Other experts agree, but with caveats. David Zilberman, a longtime professor in UC Berkeley’s Department of Agricultural and Resource Economics, thinks it’s “a bit of a stretch” to compare meatless meat to electric vehicles. For example, he cites the jobs created by electric vehicle manufacturing as one reason the two industries differ. But he agrees that the sector desperately needs more support. He described alternative proteins as “hugely important, especially in terms of food security, but especially in terms of climate change.” More investment would help spur the kind of innovation that would help alternative proteins achieve taste parity with conventional meat. “In the long run, if you could develop things that taste better, consumers would like them,” Zilberman said.

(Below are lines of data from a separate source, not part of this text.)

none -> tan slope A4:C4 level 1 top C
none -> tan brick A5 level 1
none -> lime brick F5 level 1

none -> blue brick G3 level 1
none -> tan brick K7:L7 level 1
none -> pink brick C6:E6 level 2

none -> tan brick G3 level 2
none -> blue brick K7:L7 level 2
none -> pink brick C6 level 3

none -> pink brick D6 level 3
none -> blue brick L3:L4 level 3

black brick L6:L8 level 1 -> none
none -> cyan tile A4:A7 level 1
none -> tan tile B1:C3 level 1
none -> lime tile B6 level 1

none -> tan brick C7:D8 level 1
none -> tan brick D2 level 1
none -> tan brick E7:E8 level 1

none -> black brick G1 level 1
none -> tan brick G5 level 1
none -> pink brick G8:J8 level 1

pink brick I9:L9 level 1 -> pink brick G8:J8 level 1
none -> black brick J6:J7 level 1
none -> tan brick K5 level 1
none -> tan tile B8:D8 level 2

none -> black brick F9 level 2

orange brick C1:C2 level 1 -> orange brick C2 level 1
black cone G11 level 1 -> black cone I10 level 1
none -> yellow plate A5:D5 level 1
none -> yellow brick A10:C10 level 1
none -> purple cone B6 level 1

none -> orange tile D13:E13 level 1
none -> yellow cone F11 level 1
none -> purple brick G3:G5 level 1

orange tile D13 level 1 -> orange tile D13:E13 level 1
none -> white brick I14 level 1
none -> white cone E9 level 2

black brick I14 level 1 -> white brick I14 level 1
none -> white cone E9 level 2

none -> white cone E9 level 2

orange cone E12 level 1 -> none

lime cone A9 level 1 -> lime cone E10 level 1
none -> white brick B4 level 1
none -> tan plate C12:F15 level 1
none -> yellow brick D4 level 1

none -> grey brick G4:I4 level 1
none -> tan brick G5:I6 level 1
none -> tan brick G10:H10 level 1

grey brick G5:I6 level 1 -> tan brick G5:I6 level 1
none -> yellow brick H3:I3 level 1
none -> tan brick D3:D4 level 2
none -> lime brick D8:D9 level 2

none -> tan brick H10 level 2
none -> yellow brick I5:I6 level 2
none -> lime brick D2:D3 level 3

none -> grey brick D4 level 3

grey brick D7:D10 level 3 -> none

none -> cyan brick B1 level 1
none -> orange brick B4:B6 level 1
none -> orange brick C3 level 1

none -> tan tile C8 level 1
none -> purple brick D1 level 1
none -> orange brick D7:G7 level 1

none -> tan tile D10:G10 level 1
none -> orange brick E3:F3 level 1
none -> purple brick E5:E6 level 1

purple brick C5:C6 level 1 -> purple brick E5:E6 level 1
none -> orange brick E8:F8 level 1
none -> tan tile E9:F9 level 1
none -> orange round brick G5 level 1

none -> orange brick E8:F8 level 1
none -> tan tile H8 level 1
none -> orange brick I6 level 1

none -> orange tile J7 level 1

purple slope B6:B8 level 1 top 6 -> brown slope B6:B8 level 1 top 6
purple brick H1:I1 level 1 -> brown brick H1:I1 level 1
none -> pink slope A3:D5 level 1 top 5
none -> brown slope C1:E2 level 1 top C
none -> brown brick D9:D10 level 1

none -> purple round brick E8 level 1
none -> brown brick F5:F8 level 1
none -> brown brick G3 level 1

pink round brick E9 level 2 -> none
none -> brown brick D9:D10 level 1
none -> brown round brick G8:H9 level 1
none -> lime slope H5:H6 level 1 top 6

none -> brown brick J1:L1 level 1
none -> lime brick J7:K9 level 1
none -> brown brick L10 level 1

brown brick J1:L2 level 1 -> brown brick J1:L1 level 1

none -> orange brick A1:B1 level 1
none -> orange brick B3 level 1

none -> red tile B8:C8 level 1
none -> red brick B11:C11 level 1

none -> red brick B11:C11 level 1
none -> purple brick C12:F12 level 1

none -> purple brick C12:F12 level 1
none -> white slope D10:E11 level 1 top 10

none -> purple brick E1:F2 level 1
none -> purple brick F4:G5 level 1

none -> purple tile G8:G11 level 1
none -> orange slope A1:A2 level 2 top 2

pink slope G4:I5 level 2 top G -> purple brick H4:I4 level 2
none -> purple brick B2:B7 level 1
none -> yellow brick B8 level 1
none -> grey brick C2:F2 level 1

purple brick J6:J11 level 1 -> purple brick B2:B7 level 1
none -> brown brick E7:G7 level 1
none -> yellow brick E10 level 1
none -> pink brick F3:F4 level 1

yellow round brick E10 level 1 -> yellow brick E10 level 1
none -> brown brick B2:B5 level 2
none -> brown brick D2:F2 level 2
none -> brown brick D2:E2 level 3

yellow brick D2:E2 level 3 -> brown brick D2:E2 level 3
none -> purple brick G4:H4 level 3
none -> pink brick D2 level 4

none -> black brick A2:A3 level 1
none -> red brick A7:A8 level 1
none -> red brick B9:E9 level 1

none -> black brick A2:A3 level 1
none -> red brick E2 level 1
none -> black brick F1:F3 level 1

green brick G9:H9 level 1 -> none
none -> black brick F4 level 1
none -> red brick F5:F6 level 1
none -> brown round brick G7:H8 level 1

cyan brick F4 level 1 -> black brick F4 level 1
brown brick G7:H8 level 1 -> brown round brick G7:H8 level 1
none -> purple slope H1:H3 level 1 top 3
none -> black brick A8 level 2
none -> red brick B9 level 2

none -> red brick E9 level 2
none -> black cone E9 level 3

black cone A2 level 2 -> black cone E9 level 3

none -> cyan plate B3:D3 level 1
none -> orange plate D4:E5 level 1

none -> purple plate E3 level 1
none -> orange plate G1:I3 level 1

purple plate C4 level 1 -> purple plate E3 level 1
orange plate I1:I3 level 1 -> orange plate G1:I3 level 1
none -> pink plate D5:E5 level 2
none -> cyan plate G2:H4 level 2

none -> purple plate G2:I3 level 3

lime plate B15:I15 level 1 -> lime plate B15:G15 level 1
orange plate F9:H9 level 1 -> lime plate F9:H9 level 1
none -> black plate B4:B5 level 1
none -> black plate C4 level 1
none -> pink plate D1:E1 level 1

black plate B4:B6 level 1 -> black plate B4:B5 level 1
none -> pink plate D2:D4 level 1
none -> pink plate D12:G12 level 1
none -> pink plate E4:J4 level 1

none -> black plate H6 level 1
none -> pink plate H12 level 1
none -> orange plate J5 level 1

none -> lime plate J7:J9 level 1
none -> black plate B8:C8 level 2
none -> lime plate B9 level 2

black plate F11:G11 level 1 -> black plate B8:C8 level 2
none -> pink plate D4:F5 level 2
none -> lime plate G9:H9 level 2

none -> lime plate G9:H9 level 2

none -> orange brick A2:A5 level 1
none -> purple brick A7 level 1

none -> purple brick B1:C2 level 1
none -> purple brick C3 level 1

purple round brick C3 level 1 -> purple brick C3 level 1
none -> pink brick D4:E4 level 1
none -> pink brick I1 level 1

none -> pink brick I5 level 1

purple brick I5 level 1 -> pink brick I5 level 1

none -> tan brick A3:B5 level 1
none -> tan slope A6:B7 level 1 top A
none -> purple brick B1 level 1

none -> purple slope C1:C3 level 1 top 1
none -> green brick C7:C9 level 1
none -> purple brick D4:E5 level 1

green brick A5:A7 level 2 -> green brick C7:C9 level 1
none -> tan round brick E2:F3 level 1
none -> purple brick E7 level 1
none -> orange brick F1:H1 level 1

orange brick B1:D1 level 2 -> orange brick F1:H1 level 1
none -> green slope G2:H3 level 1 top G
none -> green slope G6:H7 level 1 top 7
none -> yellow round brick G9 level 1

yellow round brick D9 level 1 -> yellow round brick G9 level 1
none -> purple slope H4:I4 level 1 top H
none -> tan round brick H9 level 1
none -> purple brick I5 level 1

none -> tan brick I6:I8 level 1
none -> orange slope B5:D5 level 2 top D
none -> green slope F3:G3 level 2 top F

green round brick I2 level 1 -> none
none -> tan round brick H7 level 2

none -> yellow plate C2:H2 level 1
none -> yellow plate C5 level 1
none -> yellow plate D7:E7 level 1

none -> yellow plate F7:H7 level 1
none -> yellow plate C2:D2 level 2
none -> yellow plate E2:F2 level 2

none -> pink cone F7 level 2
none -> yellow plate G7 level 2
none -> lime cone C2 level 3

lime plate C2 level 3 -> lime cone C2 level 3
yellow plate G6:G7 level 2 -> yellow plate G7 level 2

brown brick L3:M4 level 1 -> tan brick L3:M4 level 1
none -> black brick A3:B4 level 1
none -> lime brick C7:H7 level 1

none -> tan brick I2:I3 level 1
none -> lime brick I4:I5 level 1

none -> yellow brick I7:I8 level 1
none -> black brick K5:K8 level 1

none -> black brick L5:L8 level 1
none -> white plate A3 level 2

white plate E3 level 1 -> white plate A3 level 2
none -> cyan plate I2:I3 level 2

Still, it would take a political shift for the U.S. to support alternative proteins in the same way it has helped spur adoption of electric vehicles. Fear of climate policies that would eliminate meat from the American diet hangs over the conservative movement like a dark cloud. A 2023 poll found that Republicans said they would be less likely to vote for a hypothetical candidate who said, “It’s time for us to work together as a nation to reduce our reliance on meat and dairy and instead focus on solutions like plant-based foods and artificial meats.” In 2018, Sen. Ted Cruz memorably warned that “if Texas elects a Democrat, they’re going to ban barbecue in the entire state of Texas.” He later explained it was a joke, but the message was clear: Climate action means sacrificing precious ways of life, especially for men who see eating meat as a tenet of masculinity. This fear has led to a backlash against alternative proteins: In May, Florida and Alabama banned the production and sale of lab-grown meat.
Creating an effective narrative that challenges ingrained beliefs about meat versus plant-based diets will be key to the industry’s success, said Samantha Derrick, the founder of Plant Futures, an interdisciplinary program at UC Berkeley that aims to train students for careers in alternative proteins. “I think no matter how organized Big Ag is, even though they have a lot of money and resources, there’s a lot of potential on the alternative protein side,” Derrick said. And she believes the generation of entrepreneurs now entering the workforce can help develop a new, more compelling narrative.
“Ultimately, at the end of the day, the information, the data, the research, the climate argument, it’s all on our side,” Derrick said. “And that’s something that Big Ag doesn’t have, but we do.”